All of that means that we have to accept a basic sense of meaning which comes before all the others if we want to talk about meaning at all. And in that basic sense, statements like that obviously have a meaning, whereas ones like “shirwho h wehjoeihqw dhfufh sjs” do not.
Your comment boils down to “It’s complicated, but I’m obviously right”. It’s not a very convincing argument.
Meaning is complicated. It is a function of at least four variables: the speaker, the listener, the message, and the context. It’s also well-trodden ground over which herds of philosophers regularly stampede and everything with the tag of “obviously” has been smashed into tiny little pieces by now.
You’re right about the “I’m obviously right” part, but not the rest. It boils down to “you have to start somewhere.” You can’t start out with many meanings of “meaning”, otherwise you don’t know what you mean by “meanings” in the sentence “I am starting out with many meanings of meaning.” You have to start with one meaning, and in that case you can know what you mean when you say “I am starting with one meaning of meaning.”
“eventually I found them unnecessary and unattractive”
It is typically considered unnecessary and unattractive to assert that the Emperor is naked.
There’s that word again.
Do you prefer “naive”? Not exactly the same thing, but similar.
The chair you are sitting on is a realisation; Van Gogh’s painting of his chair at Arles is a representation. You can’t sit on it.

****

• [Your tasks]:
• 1. According to the discussion of meaning, meaning is a function of which four variables?
• 2. Write out the discussion of meaning from "Do you prefer" to "can’t sit on it.", renaming each "chair" as "stool".
• 3. Continue the discussion of meaning past its last comment.

Stored records:
****

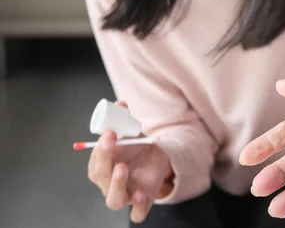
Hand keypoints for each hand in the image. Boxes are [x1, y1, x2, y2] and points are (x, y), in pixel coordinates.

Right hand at [87, 102, 172, 222]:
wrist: (157, 159)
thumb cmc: (136, 147)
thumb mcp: (131, 131)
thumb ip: (123, 119)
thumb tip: (120, 104)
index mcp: (102, 167)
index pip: (94, 162)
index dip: (99, 149)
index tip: (109, 132)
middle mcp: (109, 183)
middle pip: (101, 178)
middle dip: (105, 159)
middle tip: (111, 140)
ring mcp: (124, 195)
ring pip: (113, 200)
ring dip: (116, 184)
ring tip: (122, 168)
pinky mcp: (141, 203)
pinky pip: (137, 213)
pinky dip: (137, 206)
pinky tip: (140, 193)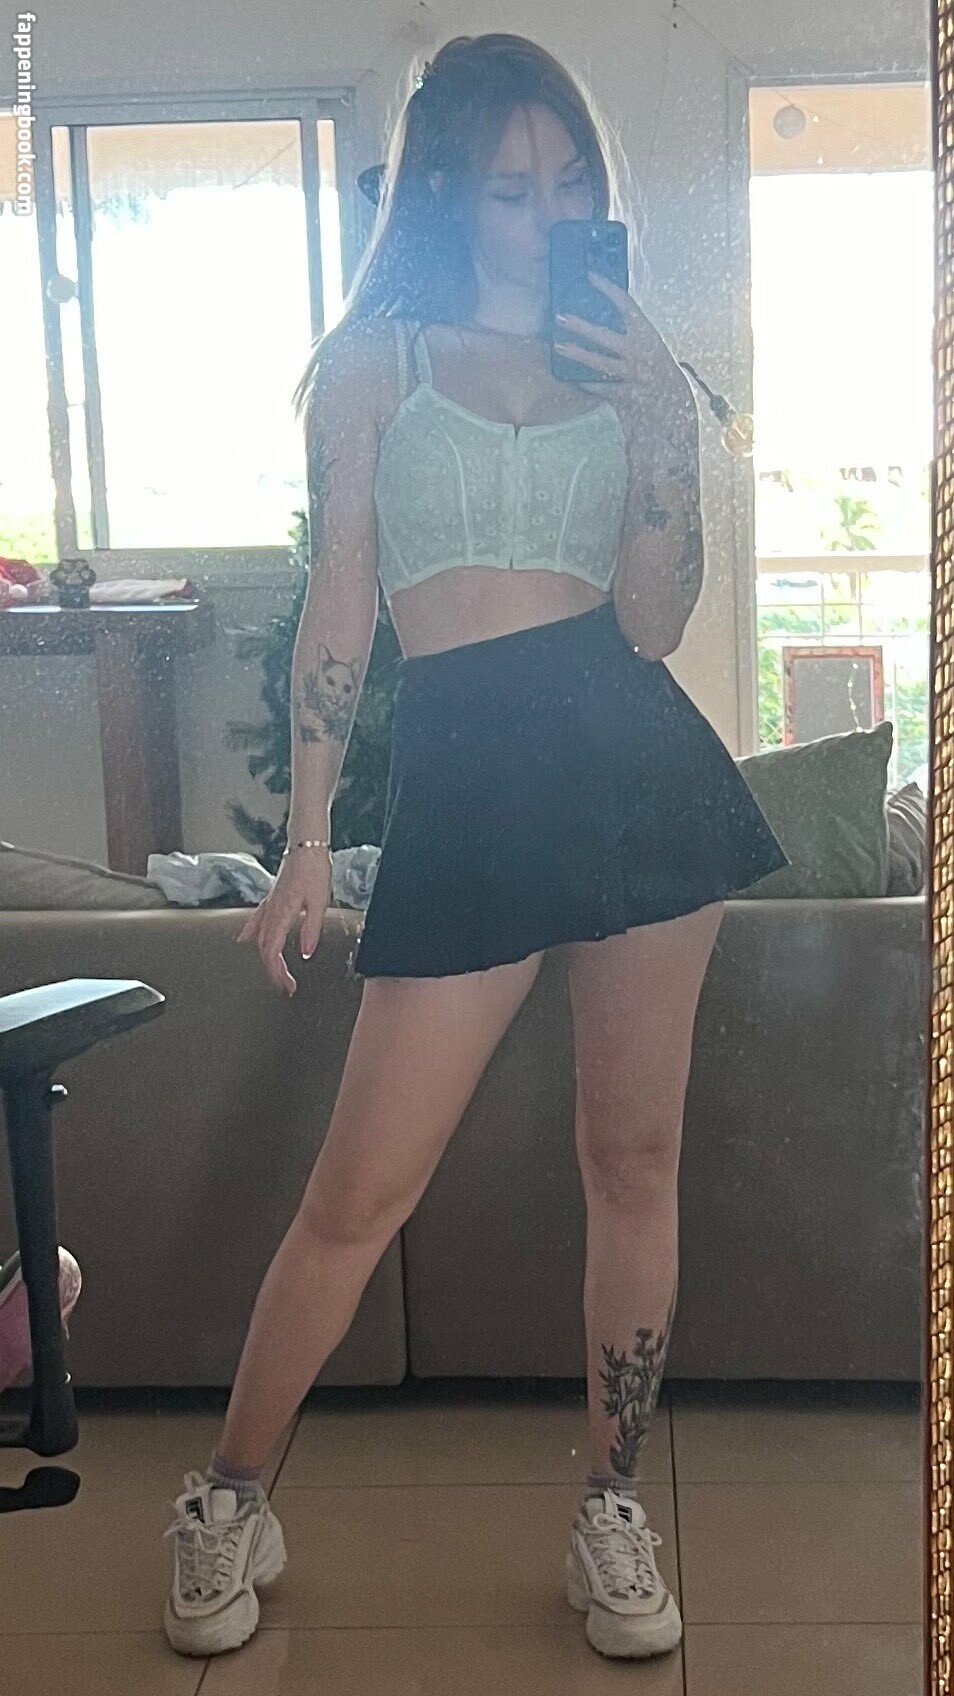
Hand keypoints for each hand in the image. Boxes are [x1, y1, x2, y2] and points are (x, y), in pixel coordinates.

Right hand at [235, 851, 330, 996]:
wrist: (306, 845)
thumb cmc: (314, 869)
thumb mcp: (319, 902)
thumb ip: (310, 930)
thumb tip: (305, 953)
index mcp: (281, 915)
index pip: (272, 952)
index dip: (278, 973)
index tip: (288, 986)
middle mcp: (271, 911)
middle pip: (264, 949)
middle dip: (273, 971)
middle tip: (285, 986)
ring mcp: (269, 904)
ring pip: (259, 937)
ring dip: (265, 957)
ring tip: (274, 972)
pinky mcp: (273, 898)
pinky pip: (256, 920)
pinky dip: (251, 933)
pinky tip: (246, 939)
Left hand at [553, 272, 681, 412]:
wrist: (673, 399)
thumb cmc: (656, 367)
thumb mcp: (648, 343)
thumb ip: (628, 331)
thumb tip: (602, 314)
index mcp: (646, 333)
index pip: (626, 305)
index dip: (608, 289)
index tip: (591, 276)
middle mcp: (638, 351)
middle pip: (604, 335)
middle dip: (580, 326)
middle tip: (560, 317)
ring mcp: (631, 373)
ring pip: (599, 362)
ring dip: (577, 355)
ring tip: (559, 347)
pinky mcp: (625, 394)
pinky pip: (601, 387)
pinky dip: (587, 382)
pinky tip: (574, 378)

****

• [Solved problems]:
• 1. The speaker, the listener, the message, and the context.

• 2.
Do you prefer “naive”? Not exactly the same thing, but similar.
The stool you are sitting on is a realisation; Van Gogh’s painting of his stool at Arles is a representation. You can’t sit on it.

• 3.
That’s very vaguely phrased. There’s are questions of whether pain has phenomenal qualities, whether it is totally reducible to physical behaviour, and whether it is multiply realisable. If pain doesn’t have phenomenal properties, how do you decide which set of brain states get labelled as pain states?
But the concern is that you have no way of coming to know the answers to those questions. You have predetermined that everything must be treated as physics from the outset, so you will ineveitably get out the answer you put in. You are not treating the identity of pain with brain states as a falsifiable hypothesis.
There are uncontentious examples of multiply realisable things. Everything in computer science is MR—all algorithms, data structures , whatever. For the purposes of AI research, intelligence is assumed to be MR. There is no implication that MR things are things that “exist apart” from their realisations. So I don’t know where you are getting that from.
I would have to believe pain is MR to believe that; but the objection cannot be that nothing is MR. You are apparently being inconsistent about MR.
Colour and taste are different categories, therefore category error.
No, I’m treating the identity of pain with the memories thoughts and behaviors that express pain, as unfalsifiable. In other words, I loosely define pain “the thing that makes you say ouch”. That’s how definitions work—the theory that the thing I’m sitting on is a chair is also unfalsifiable. At that point the identity of pain with brain states is in principle falsifiable, you just induce the same state in two brains and observe only one saying ouch. Obviously, there are various difficulties with that exact scheme, it’s just a general sketch of how causality can be falsified.
I don’t recall suggesting that something isn’t MR. I don’t know why you think that MR is a problem for me. Like I said, there are multiple realizations of pain the same way that there are multiple realizations of chair.
Is that supposed to be a novel theory, or a dictionary definition?
Your suggesting pain can’t be instantiated in robots..
Definition, as I state right in the next sentence, and then confirm in the one after that. Is my text that unreadable?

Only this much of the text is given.